■ WHAT NEEDS TO BE DONE: Where the string "histopathology" occurs in a line of the data below, that line should be copied.

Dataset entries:

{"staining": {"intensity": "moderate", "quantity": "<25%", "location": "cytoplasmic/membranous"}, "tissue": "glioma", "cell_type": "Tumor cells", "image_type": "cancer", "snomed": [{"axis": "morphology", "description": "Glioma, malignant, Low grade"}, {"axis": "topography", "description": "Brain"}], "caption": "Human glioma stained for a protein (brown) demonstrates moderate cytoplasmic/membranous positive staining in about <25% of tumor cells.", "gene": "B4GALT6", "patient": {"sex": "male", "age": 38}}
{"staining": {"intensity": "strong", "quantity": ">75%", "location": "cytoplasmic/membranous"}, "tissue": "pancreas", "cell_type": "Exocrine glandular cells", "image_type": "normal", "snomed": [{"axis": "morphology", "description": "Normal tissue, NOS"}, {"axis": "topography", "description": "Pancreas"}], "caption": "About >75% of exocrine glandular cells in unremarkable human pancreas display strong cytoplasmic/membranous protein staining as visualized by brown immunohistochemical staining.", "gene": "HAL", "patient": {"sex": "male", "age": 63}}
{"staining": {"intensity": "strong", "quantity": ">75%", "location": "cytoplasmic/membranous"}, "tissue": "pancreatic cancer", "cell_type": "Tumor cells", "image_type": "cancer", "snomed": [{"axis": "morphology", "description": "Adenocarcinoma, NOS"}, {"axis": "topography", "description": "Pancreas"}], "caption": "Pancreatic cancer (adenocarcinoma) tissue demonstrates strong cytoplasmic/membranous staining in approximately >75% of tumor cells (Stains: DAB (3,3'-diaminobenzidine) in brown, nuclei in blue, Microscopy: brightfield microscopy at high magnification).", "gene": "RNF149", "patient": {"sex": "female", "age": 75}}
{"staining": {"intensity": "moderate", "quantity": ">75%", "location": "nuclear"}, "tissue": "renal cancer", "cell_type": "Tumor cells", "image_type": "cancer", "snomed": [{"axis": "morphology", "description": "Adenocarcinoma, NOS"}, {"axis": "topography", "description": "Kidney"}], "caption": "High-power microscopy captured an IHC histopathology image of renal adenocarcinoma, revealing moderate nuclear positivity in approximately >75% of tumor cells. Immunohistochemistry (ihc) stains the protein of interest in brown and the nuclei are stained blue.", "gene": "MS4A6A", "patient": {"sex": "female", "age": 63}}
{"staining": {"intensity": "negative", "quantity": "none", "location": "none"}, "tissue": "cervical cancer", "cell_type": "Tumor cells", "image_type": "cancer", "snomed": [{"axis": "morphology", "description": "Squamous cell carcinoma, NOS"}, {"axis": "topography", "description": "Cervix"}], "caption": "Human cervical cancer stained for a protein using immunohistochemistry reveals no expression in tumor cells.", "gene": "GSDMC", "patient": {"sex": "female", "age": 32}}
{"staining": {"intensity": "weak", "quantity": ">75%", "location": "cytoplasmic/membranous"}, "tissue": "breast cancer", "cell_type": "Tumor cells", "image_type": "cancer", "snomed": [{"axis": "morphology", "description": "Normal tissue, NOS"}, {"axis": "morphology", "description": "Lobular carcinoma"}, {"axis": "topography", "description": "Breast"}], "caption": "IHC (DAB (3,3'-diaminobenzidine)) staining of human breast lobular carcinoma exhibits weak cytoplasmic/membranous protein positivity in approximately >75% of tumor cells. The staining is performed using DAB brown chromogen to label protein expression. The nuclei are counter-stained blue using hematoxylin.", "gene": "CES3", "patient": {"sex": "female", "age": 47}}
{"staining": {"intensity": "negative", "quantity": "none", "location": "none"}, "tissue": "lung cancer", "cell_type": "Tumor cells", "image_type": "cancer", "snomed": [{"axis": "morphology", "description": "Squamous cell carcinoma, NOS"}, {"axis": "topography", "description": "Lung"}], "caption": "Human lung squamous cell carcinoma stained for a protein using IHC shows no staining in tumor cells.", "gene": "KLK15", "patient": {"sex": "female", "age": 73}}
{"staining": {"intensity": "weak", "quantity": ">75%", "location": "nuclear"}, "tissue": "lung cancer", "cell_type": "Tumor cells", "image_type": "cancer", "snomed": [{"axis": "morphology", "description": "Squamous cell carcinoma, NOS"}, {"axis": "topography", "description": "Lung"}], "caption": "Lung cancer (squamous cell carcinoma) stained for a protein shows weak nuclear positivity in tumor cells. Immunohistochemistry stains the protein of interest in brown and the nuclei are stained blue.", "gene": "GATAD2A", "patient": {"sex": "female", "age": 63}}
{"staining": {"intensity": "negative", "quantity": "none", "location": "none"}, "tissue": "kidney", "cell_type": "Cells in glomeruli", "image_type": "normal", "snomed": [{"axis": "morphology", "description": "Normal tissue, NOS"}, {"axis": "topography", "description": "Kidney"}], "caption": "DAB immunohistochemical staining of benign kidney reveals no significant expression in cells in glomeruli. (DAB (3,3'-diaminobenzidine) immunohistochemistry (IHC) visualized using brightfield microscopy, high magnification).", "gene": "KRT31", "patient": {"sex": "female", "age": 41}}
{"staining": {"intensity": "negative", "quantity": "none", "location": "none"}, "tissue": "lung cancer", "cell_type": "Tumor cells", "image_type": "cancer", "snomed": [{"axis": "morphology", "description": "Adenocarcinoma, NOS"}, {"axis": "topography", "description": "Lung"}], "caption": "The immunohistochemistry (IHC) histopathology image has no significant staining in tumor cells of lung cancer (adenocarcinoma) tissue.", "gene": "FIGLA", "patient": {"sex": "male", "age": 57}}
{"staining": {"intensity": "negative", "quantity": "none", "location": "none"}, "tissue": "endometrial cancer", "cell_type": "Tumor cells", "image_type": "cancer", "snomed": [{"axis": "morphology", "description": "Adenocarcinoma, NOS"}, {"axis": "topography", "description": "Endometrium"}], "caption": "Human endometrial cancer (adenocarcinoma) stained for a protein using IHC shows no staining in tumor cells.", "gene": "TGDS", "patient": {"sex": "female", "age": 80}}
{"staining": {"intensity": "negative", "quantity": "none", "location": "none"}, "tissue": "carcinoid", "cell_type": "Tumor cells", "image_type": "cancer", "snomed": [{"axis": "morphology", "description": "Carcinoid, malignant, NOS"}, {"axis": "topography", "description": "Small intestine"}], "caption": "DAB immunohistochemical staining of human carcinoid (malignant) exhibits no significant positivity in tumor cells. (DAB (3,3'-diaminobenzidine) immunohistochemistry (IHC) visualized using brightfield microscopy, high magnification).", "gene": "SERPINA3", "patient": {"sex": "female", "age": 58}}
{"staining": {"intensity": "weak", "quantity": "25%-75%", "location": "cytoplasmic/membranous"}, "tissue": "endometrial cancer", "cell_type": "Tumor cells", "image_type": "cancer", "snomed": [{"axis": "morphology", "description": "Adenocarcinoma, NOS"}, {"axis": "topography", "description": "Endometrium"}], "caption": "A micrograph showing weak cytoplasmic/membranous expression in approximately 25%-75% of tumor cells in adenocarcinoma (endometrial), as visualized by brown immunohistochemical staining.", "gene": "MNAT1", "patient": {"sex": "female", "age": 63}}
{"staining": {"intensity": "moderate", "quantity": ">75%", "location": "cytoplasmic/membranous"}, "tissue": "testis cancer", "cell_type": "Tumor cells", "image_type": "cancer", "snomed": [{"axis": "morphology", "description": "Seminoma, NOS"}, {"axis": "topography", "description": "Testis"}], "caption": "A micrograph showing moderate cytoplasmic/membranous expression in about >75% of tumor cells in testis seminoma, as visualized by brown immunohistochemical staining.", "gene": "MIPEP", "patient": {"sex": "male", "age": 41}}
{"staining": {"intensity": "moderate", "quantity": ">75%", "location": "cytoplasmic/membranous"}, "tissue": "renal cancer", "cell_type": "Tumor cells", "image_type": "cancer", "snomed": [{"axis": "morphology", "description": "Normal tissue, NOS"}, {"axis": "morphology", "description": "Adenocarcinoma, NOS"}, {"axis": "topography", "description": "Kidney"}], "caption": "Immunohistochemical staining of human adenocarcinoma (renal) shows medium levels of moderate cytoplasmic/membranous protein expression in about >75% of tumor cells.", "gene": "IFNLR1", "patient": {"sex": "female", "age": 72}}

■ ANSWER TO THIS EXERCISE:
{"staining": {"intensity": "moderate", "quantity": ">75%", "location": "nuclear"}, "tissue": "renal cancer", "cell_type": "Tumor cells", "image_type": "cancer", "snomed": [{"axis": "morphology", "description": "Adenocarcinoma, NOS"}, {"axis": "topography", "description": "Kidney"}], "caption": "High-power microscopy captured an IHC histopathology image of renal adenocarcinoma, revealing moderate nuclear positivity in approximately >75% of tumor cells. Immunohistochemistry (ihc) stains the protein of interest in brown and the nuclei are stained blue.", "gene": "MS4A6A", "patient": {"sex": "female", "age": 63}}
{"staining": {"intensity": "negative", "quantity": "none", "location": "none"}, "tissue": "lung cancer", "cell_type": "Tumor cells", "image_type": "cancer", "snomed": [{"axis": "morphology", "description": "Adenocarcinoma, NOS"}, {"axis": "topography", "description": "Lung"}], "caption": "The immunohistochemistry (IHC) histopathology image has no significant staining in tumor cells of lung cancer (adenocarcinoma) tissue.", "gene": "FIGLA", "patient": {"sex": "male", "age": 57}}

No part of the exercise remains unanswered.